◆ JOB ◆
Repeat verbatim the part of the passage below on George Jamaloodin that opens with the words containing "George Ranjit Mohamed" and closes with "to 30 years.".

◆ PROVIDED PASSAGE ◆
********************
George Ranjit Mohamed Jamaloodin was Curaçao's first Minister of Finance after Curaçao obtained the status of country () upon the dissolution of the Netherlands Antilles on 10 October 2010. In the 2010 general election leading up to obtaining the status of country he was placed third on list of Movement for the Future of Curaçao (MFK), led by Gerrit Schotte, who became Curaçao's first prime minister. He was initially sentenced to 28 years for fraud and "provoking" murder. On appeal, the sentenced was increased to 30 years.
********************
[Collection entries]

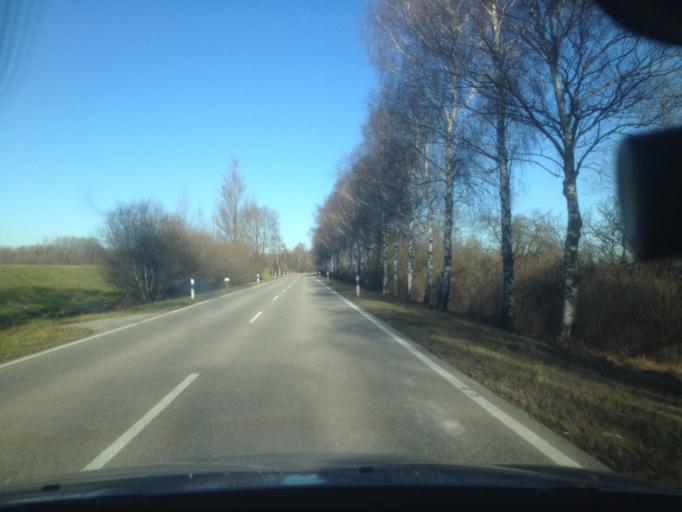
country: DE
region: Bavaria
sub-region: Upper Bavaria
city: Langenpreising
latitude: 48.4304
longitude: 11.9356
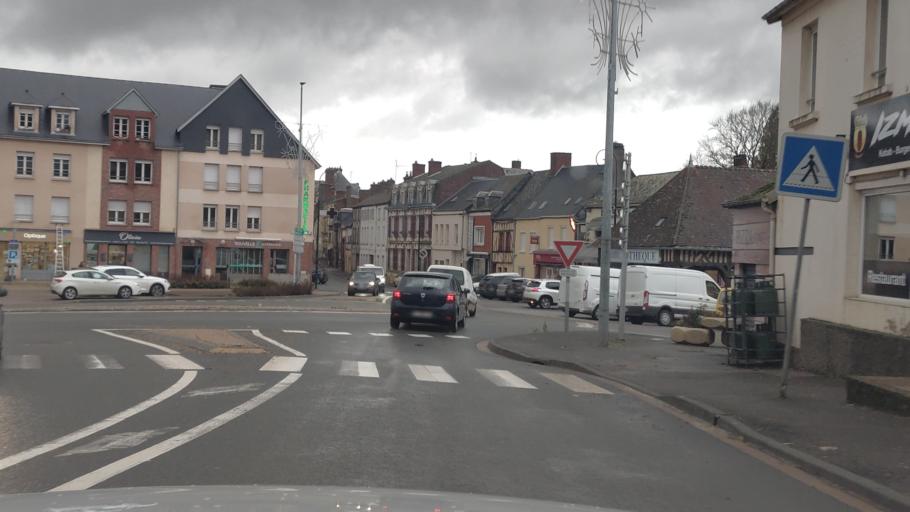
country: FR
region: Picardie
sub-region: Departement de l'Oise
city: Saint-Omer-en-Chaussee
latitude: 49.5737
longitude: 1.9564
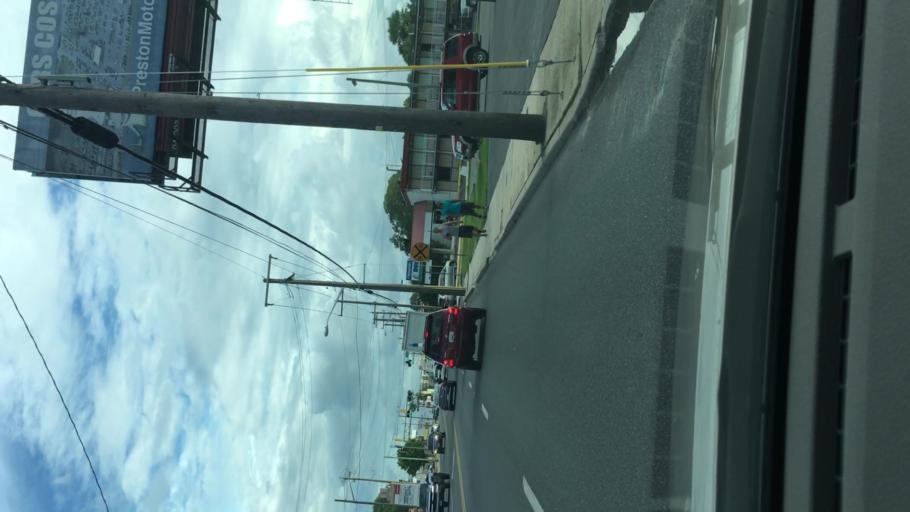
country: US
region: Maryland
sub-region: Wicomico County
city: Salisbury
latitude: 38.3732
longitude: -75.5933
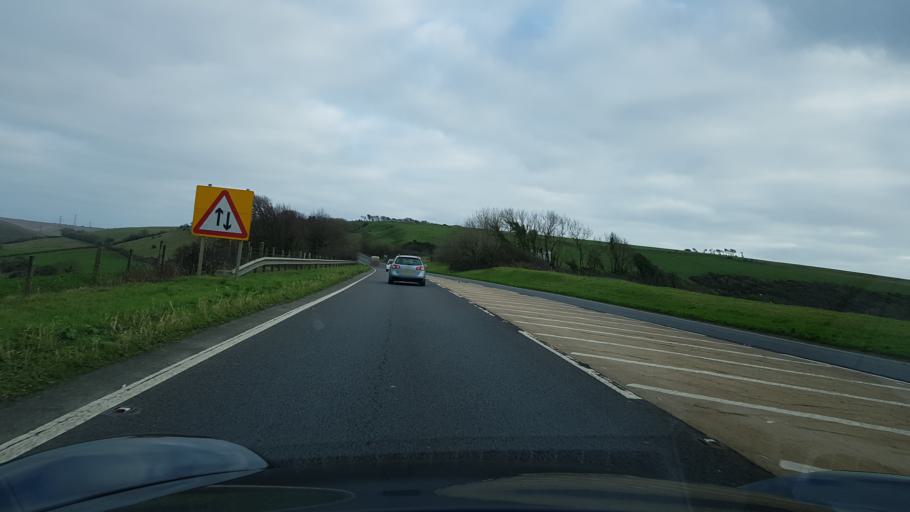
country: GB
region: England
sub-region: Dorset
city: Bridport
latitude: 50.7285
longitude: -2.6744
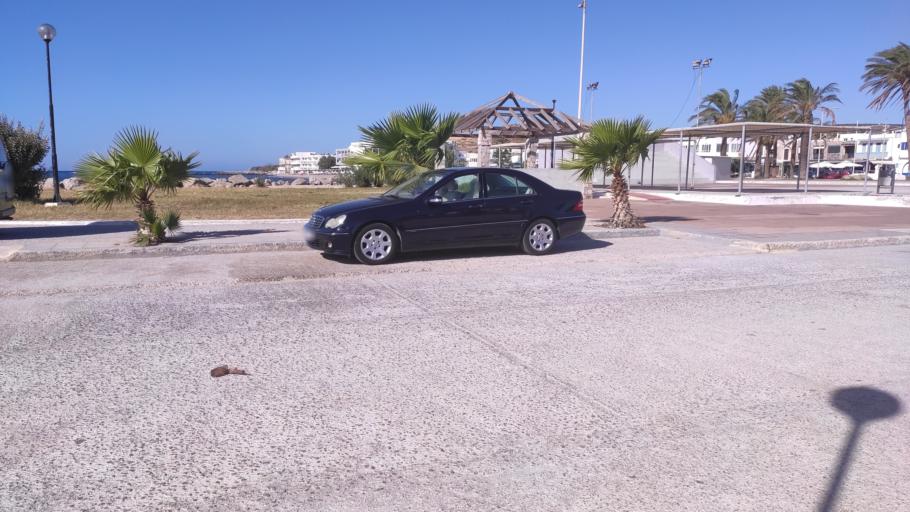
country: GR
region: South Aegean
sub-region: Nomos Dodekanisou
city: Kardamaina
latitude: 36.7810
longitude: 27.1443
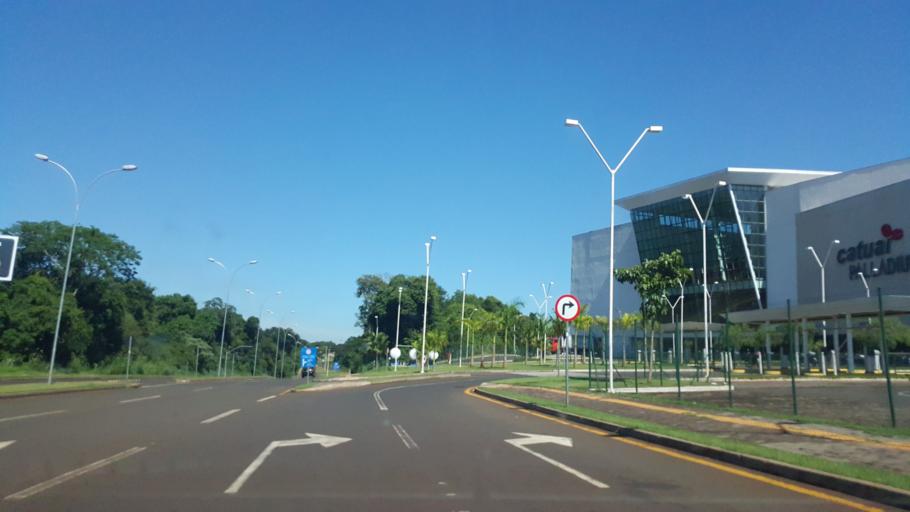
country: AR
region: Misiones
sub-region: Departamento de Iguazu
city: Puerto Iguazu
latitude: -25.5698
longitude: -54.5571
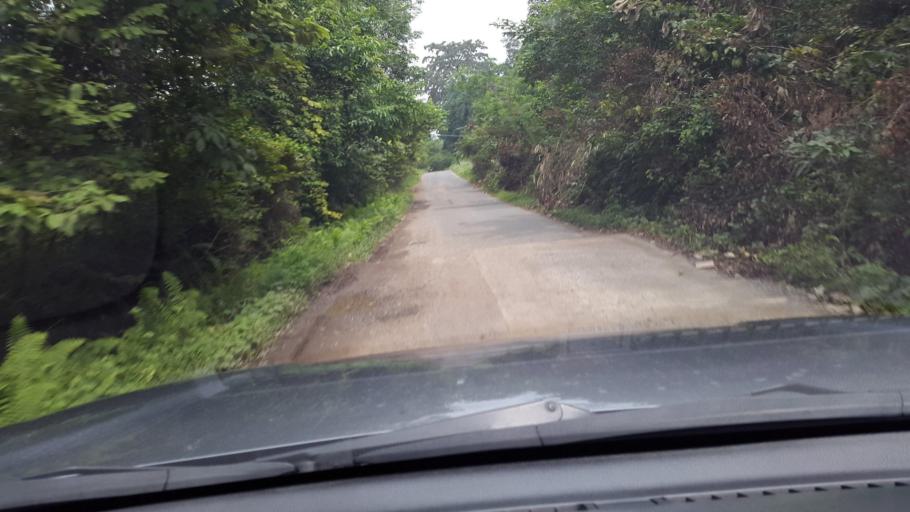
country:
********************
◆ RESULT OF THE TASK ◆
George Ranjit Mohamed Jamaloodin was Curaçao's first Minister of Finance after Curaçao obtained the status of country () upon the dissolution of the Netherlands Antilles on 10 October 2010. In the 2010 general election leading up to obtaining the status of country he was placed third on list of Movement for the Future of Curaçao (MFK), led by Gerrit Schotte, who became Curaçao's first prime minister. He was initially sentenced to 28 years for fraud and "provoking" murder. On appeal, the sentenced was increased to 30 years.